Independent events: the outcome of one does not affect the other. Example: flipping a coin and rolling a die are independent. P(A and B) = P(A) × P(B). Mutually exclusive events: both cannot occur at the same time. Example: rolling a 1 and rolling a 2 on one die are mutually exclusive. P(A and B) = 0, so P(A or B) = P(A) + P(B). Caution: mutually exclusive events are NOT independent (if A occurs, B cannot, so they are dependent on each other).

Binomial probability calculates the chance of getting exactly k successes in n independent trials, where each trial has probability p of success. Formula: P(X=k) = C(n,k) × pᵏ × (1−p)^(n−k). Example: probability of getting exactly 3 heads in 10 coin flips. P(X=3) = C(10,3) × 0.5³ × 0.5&sup7; = 120 × 0.125 × 0.0078125 ≈ 0.117 = 11.7%. The binomial distribution describes many real-world scenarios: defect rates, survey responses, medical test results.

Permutations (nPr): arrangements where order matters. nPr = n!/(n−r)!. Example: how many 3-digit PINs from digits 1–9 (no repeats)? 9P3 = 9!/6! = 504. Combinations (nCr): selections where order does not matter. nCr = n!/(r!(n−r)!). Example: choosing 3 people from 9 for a committee (the order of selection doesn't matter): C(9,3) = 84. Relationship: nPr = nCr × r! (permutations = combinations × the number of ways to arrange the chosen items).

Odds express the ratio of favorable to unfavorable outcomes. Odds in favor of A = P(A) / P(A') = favorable / unfavorable. Example: rolling a 6 has probability 1/6. Odds in favor = 1:5 (1 favorable, 5 unfavorable). Odds against = 5:1. Converting: if odds in favor = a:b, then P = a/(a+b). If odds = 3:1 in favor, P = 3/4 = 0.75. Probability and odds describe the same information differently. Odds are commonly used in gambling and sports betting, while probability is used in science and statistics.

Conditional probability P(A|B) is the probability that A occurs given that B has already occurred. Formula: P(A|B) = P(A and B) / P(B). Example: a bag has 3 red and 2 blue balls. Probability of drawing red on the second draw given red on the first (without replacement): P(red first) = 3/5. P(red first AND red second) = 3/5 × 2/4 = 6/20 = 3/10. P(red second | red first) = (3/10) / (3/5) = 1/2. Bayes' theorem uses conditional probability to update beliefs based on new evidence.

Insurance: companies calculate the probability of claims to set premiums. Medicine: clinical trials measure the probability that a treatment works vs placebo. Weather forecasting: "70% chance of rain" is a probability statement. Finance: options pricing (Black-Scholes) uses probability that an asset reaches a certain price. Quality control: manufacturers calculate defect probabilities to set acceptance thresholds. Gambling: casinos design games with specific house edge probabilities. Epidemiology: tracking disease spread probabilities to guide public health decisions. Machine learning: algorithms assign probabilities to classifications.
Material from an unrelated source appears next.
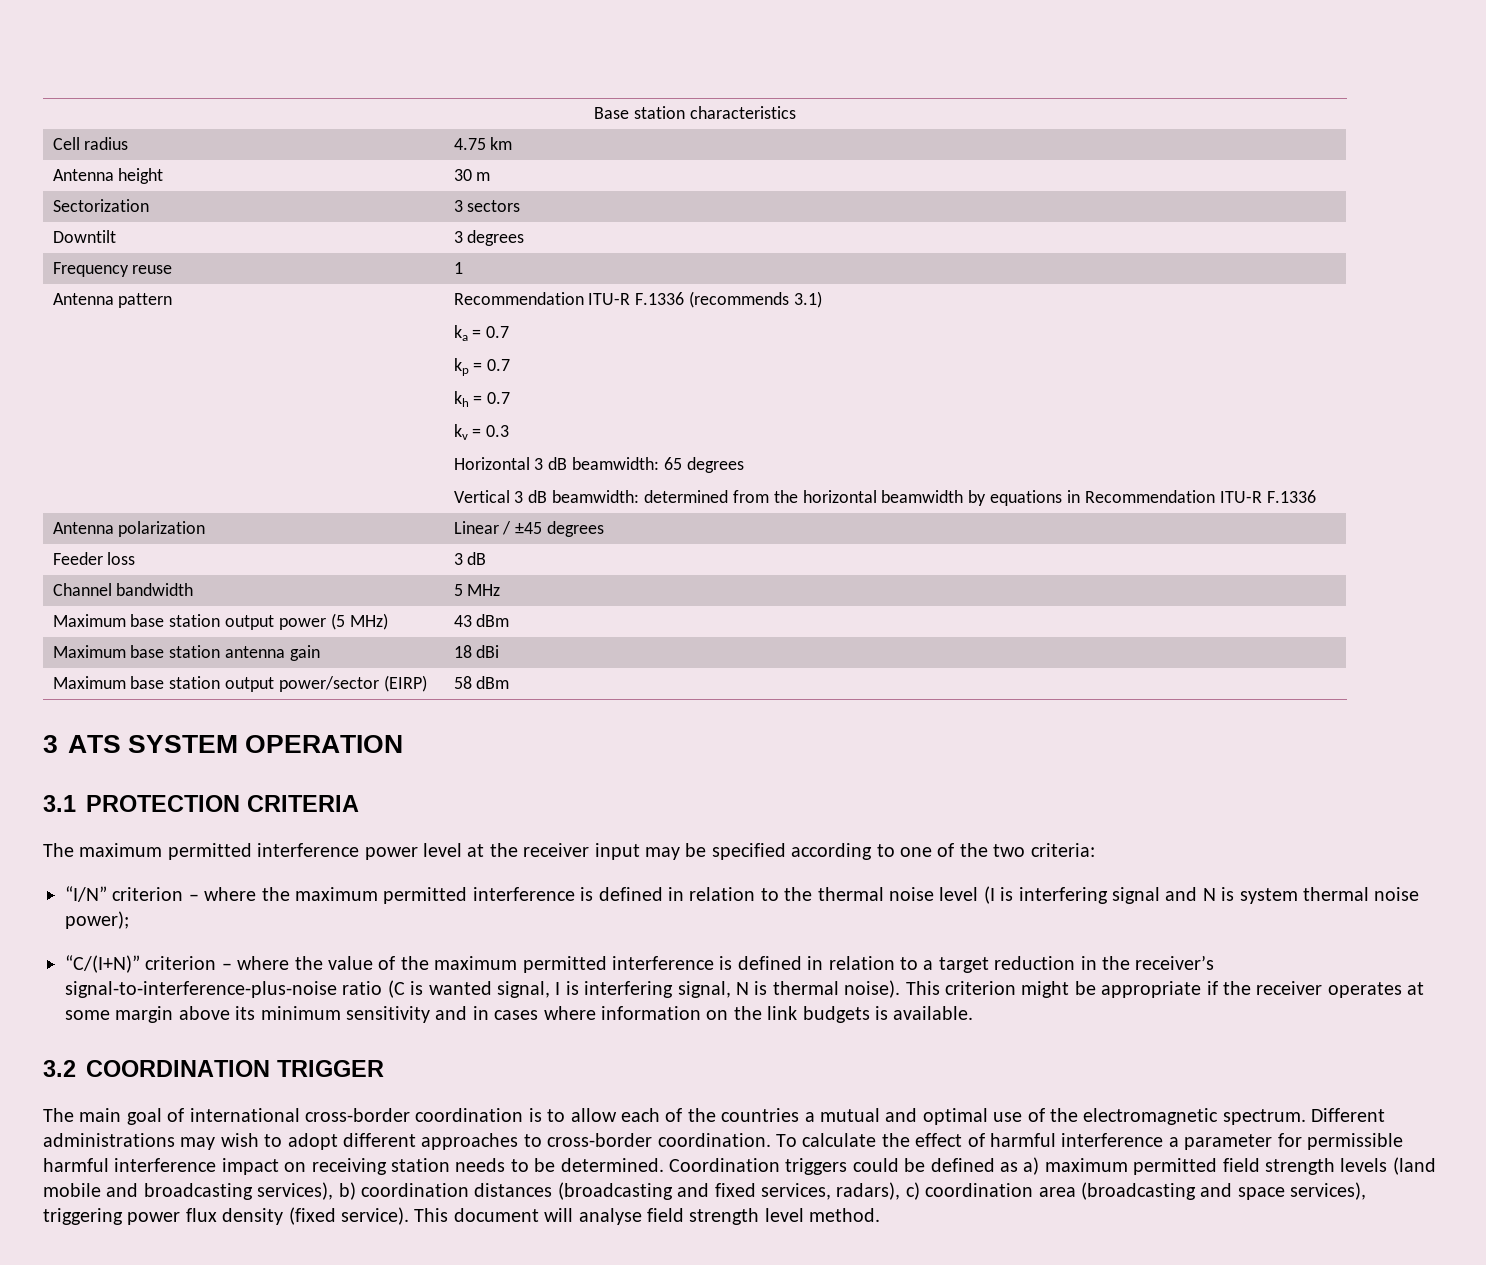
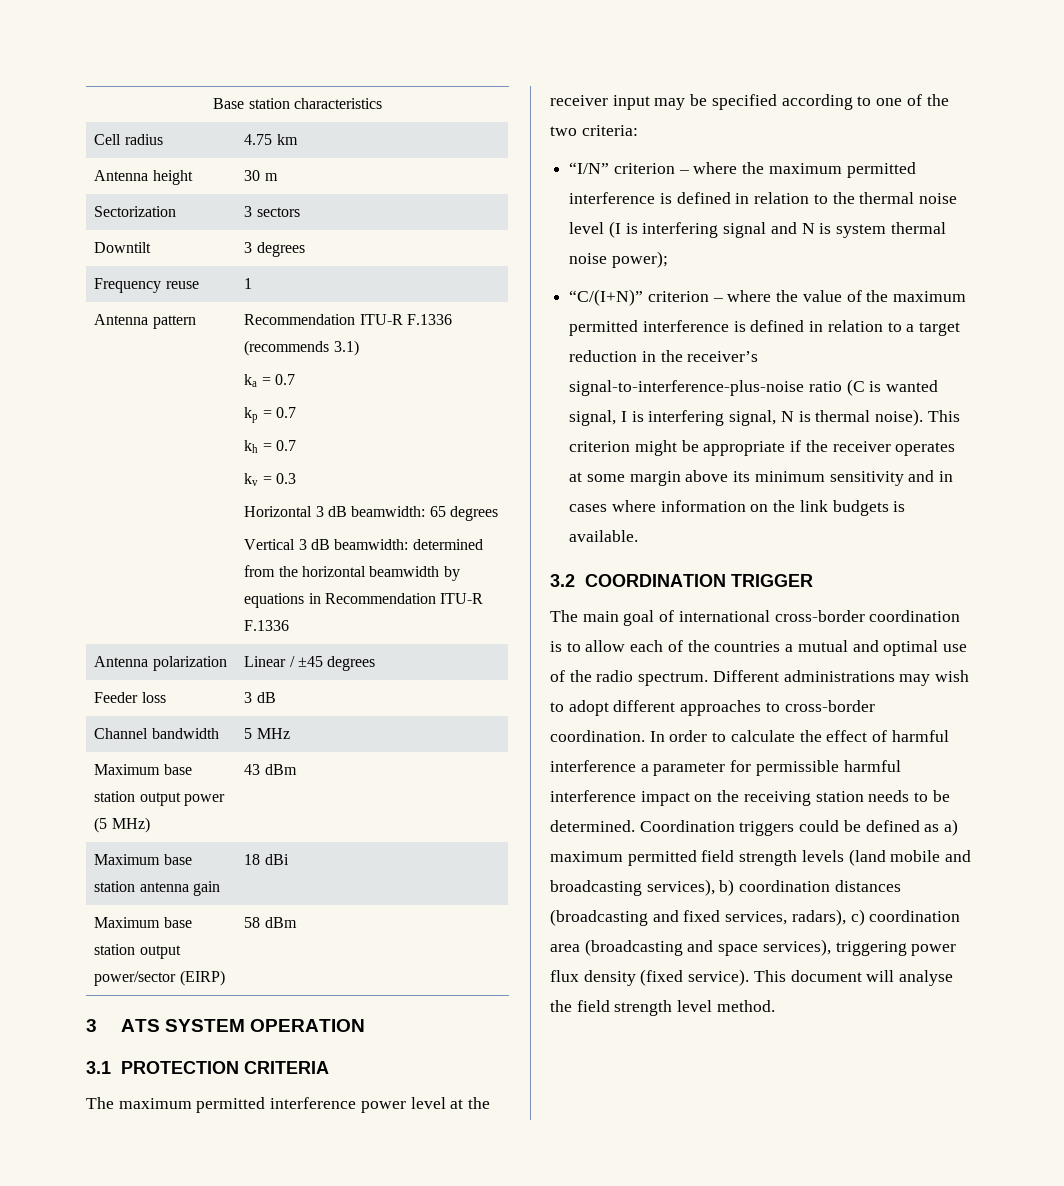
[1083,1108,1219,1125] electromagnetic -> [596,670,634,682] radio
[775,1134,797,1147] To -> [649,730,727,742] In order to
(307, 1167) none -> [717,790,740,802] the
(642, 1216) none -> [550,1000,572,1012] the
Lottery probability uses combinations. For a typical 6/49 lottery (pick 6 numbers from 1–49): total combinations = C(49,6) = 13,983,816. Probability of jackpot = 1/13,983,816 ≈ 0.0000000715 or about 1 in 14 million. For Powerball (choose 5 from 69, plus 1 Powerball from 26): C(69,5) × 26 = 11,238,513 × 26 = 292,201,338. Jackpot probability = 1 in ~292 million. You are about 20,000 times more likely to be struck by lightning in a year than to win Powerball in a single ticket.